**Task requirements**
a) Answer these questions about the wood vinegar distillation text, one line each:
(i) By roughly what percentage does the approach cut energy consumption?
(ii) Which three compounds were picked as model compounds for wood vinegar?
(iii) Which model was used to simulate the physical properties?
b) Continue the wood vinegar distillation text past its last sentence.

**Text provided**
The increasing adoption of deep learning and AI technologies in green chemistry is expected to enhance the traceability of raw material components and optimize the distillation process in wood vinegar production. In this work, by integrating machine learning algorithms with Aspen Plus simulation, the identification and tracking of feedstock variations can be systematically analyzed, enabling precise control over process parameters. This approach not only improves efficiency and reduces energy consumption by ~14% [32], but also minimizes waste generation, aligning with sustainable development objectives. Furthermore, the development of AI-driven intelligent feedback control systems holds significant potential for optimizing biomass-based chemical processes beyond wood vinegar production. The synergy between machine learning-based source tracing and Aspen simulation can facilitate the intelligent transformation of the biomass chemical industry, supporting the advancement of green chemistry within the framework of Industry 4.0.

2. Materials and Methods

2.1. Design of Distillation Simulation Experiment

In this experiment, water, acetic acid, and phenol were selected as model compounds to represent the simplified composition of wood vinegar, and thereby the other trace components of wood vinegar were excluded from consideration. The feasibility of these three compounds was first tested to verify the applicability of the model. Subsequently, a dual-column distillation separation model was established using Aspen Plus software, and the corresponding physical properties were numerically simulated using the NRTL model [33]. The key parameters in the distillation process were fixed, including the number of trays, feed position, distillate flow rates, as well as reflux ratio. Only the mass ratios of water, acetic acid, and phenol in the feed were varied to simulate different compositions of the simplified wood vinegar. The compositions of the top and bottom streams from the dual columns were determined, while the component concentrations at the distillation column bottoms were compared to those of the feed model compounds. To further refine the analysis, big data techniques were employed and a systematic graphical model was constructed. This model can provide a foundation for further processing the wood vinegar with unknown compositions. Through the analysis of the distillate composition at the column bottoms, the specific composition of the feed wood vinegar can be derived in reverse, and thereby the research efficiency can be enhanced. This approach can provide a scientific basis for practical applications in the industry.

**Data block**
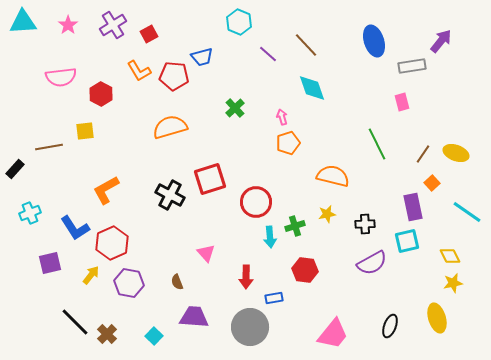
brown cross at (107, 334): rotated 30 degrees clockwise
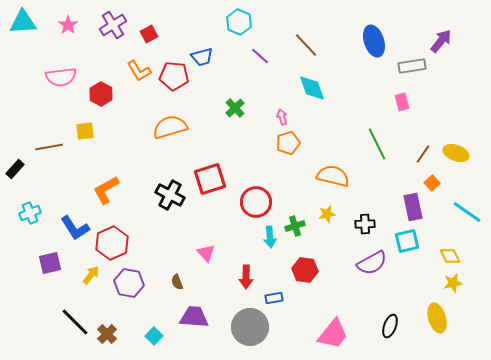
purple line at (268, 54): moved 8 px left, 2 px down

**Task results**
a)
(i) About 14%.
(ii) Water, acetic acid, and phenol.
(iii) The NRTL model.

b)
2.2. Simulation of Distillation Experiment

According to the design of dual-column distillation separation for wood vinegar, Figure 1 illustrates a detailed process flow diagram. To simulate the feed stream composition of simplified wood vinegar, the total flow rate was set as 100 kg/h, and it was composed of three components including water, acetic acid, and phenol. Due to the large amount of data and the fact that water generally accounts for a significant proportion in wood vinegar, the flow rate of water was set within the range of 70–100 kg/h, whereas the flow rates of acetic acid and phenol were adjusted within the range of 0–30 kg/h. This configuration ensures that the total flow rate of the three components (i.e., water, acetic acid, and phenol) can be maintained as 100 kg/h, and the flow rate gradient interval was set as 5 kg/h.

It should be noted that in the design of the dual columns, each column was equipped with 30 trays to ensure redundancy and sufficient separation. Meanwhile, the feed inlet was placed above the 15th tray to facilitate adequate contact and separation of the components within the columns. Additionally, to maintain the stability and efficiency of the distillation process, the distillate flow rate of the dual columns was set as 30 kg/h, and the reflux ratio was fixed at 3. These design parameters can ensure that, during the separation process, the component ratios of the top distillate from the first column, the top distillates from the second column, and the bottom product of the second column can be directly influenced by the composition of the simulated wood vinegar, making it easier to fit and summarize the resulting dataset, and thereby enabling other external interferences to be eliminated.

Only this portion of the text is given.